Troubleshooting at Post-Processor Level

The following techniques are useful for trubleshooting post-processor for Cisco NIR app on Cisco DCNM.

  1. Make sure the Dubug Tools app is running to debug a service.

    • Login to the compute node and execute the following command.

      node# docker ps|grep debug

    • Get the container ID and execute the following command to debug the container.

      node# docker exec -it <<debugcontainerid>> sh

  2. Execute the following command to verify that the data is flowing through post-processor service.

    sh-4.2# show kafka data-processed --help
    Usage: show kafka data-processed [OPTIONS]
    
    Options:
       -r, --stat-type [hardware|protocol|environmental|config|operational|interface|To be removed]
       -n, --node-name TEXT
       -f, --fabric-name TEXT
       -o, --offset [latest|earliest]
       --help Show this message and exit.
  3. Execute the following command to verify that the fabric node is flowing through post-processor service.

    sh-4.2# show kafka data-fabricnodes --help
    Usage: show kafka data-fabricnodes [OPTIONS]
    
    Options:
       -n, --node-name TEXT
       -f, --fabric-name TEXT
       -o, --offset [latest|earliest]
       --help Show this message and exit.
  4. Other useful commands to troubleshoot post-processor

    sh# show kafka data-processed -r environmental -n leaf0 -o earlie VXLAN-1

    sh# show kafka data-processed -r environmental -n leaf0 -o earlie VXLAN-1 | grep -l "powerDrawn"

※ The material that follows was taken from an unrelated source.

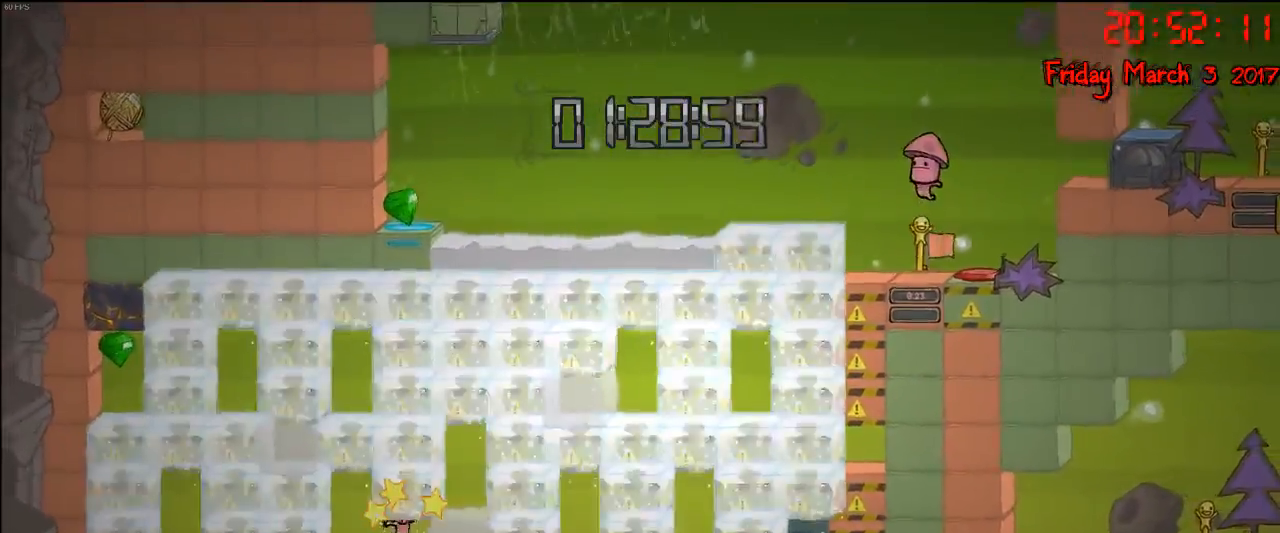
{"buttons": ["A"], "left_stick": "left", "right_stick": "center", "events": [[67, "A", "down"], [233, "A", "up"], [433, "left_stick", "center"], [467, "A", "down"], [483, "left_stick", "left"]]}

Troubleshooting at Event Collector, Predictor, and Correlator Services Level

The following techniques are useful for troubleshooting collector, predictor, and correlator services for Cisco NIR app on Cisco DCNM.

  • Execute the following command to verify the processed data is available in time series database.

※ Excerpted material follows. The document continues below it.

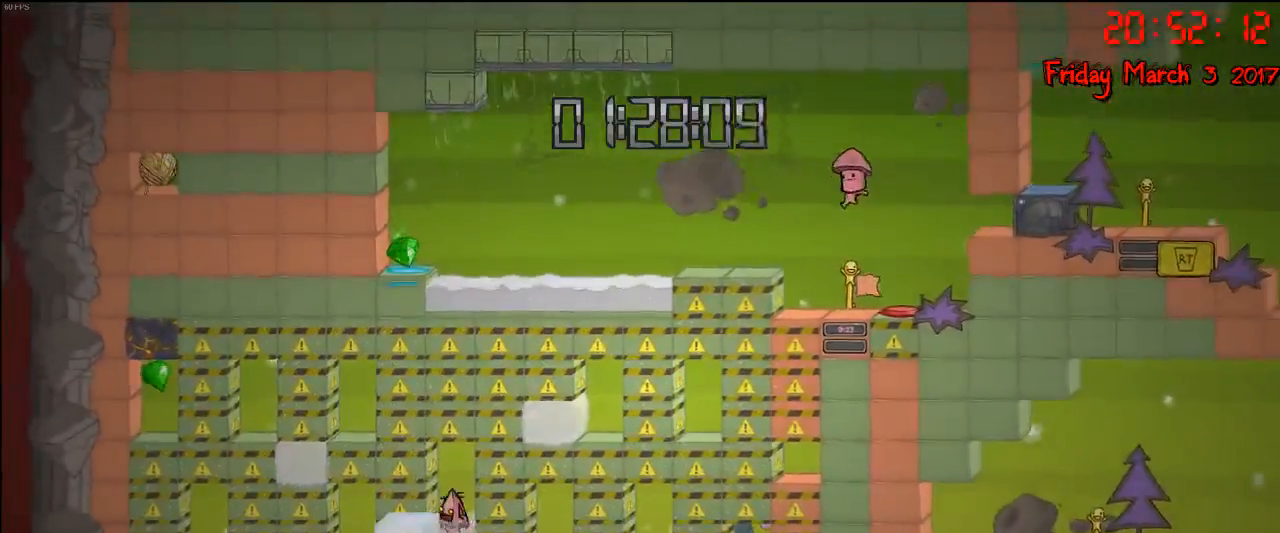
{"buttons": [], "left_stick": "center", "right_stick": "center", "events": [[50, "left_stick", "center"], [150, "A", "up"], [233, "A", "down"], [383, "A", "up"]]}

    sh-4.2# show nir es stats
    Usage: show nir es stats [OPTIONS] COMMAND [ARGS]...
    
    Options:
       --help Show this message and exit.
    
    Commands:
       aggregated
       anomaly
       raw
    
    sh-4.2# show nir es stats raw --help
    Usage: show nir es stats raw [OPTIONS]
    
    Options:
       -r, --stat-type [utilization|l2_protocol|interface]
       -n, --node-name TEXT
       -f, --fabric-name TEXT
       -s, --start-time [now-15m|now-1h|now-6h|now-1d|now-1w|now-1M]
       -p, --pretty
       --help Show this message and exit.
  • Other useful commands to troubleshoot collector, predictor, and correlator services.

    • Execute the following commands to check for the available fabrics.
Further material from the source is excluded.